Long term followers of this site will know that I have in the past
recommended the reports of Jean-Marc Quarin, an independent wine
commentator based in Bordeaux whose work is available at
www.quarin.com.
He is able to give us the sort of continuous eye witness reports which
those of us who visit Bordeaux only intermittently cannot hope to match -
and is also an assiduous taster.
One of many supportive correspondents on
l'affaire Pavie (RIP soon,
I hope) drew my attention to the following extremely interesting extract
from his most recent report, on St-Emilion:
To come back to Jancis Robinson’s comment, I would just like to share with you something I
observed around mid-September. That day, I was tasting the grapes in the vineyards of Pavie.
They were shrivelled and had lost the taste which constitutes the very life of the fruit. I was
thinking in myself that Pavie should have harvested earlier. At that moment, a tractor drove
past me, busy spraying the grapes with lime. The purpose of this measure was probably to
prevent the grapes from rotting and to promote their dehydration even more. Considering the
heat wave we had this summer, I felt totally confounded by the incongruous action I just
witnessed.
PAVIE 90
Tasted four times, of which two times were during blind tastings. Each time, I found it had a
lot of colour and a moderately intense nose with notes of ripe rather than fresh fruit and a
smell of liquor, not to say raspberry liquor. On the palate, this wine combines liveliness with
fat on a quite refined tactile sensation. I regret its lack of savoury taste in mid-palate. Had it
been harvested earlier, it would certainly not have been as heavy and it would have kept more
life and fruit. In the finish, it becomes very serious, with tannins and wood of the best quality.

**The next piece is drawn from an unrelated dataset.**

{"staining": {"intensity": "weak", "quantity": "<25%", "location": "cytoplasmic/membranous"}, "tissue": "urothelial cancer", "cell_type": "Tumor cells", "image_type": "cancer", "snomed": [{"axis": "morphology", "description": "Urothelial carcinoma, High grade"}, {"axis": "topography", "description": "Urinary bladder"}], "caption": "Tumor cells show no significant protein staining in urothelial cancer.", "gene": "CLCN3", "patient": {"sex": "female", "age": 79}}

This wine is substantial rather than tasty and will please the wine lovers of the new world
(who should perhaps wonder why this is so) more than those with a palate for classical
Bordeaux wines, meaning a model Bordeaux wine. In other words, you must understand that a
classical Bordeaux wine is more authentic than a non classical one.
Vintage 2003 assessed at the same level as 2002.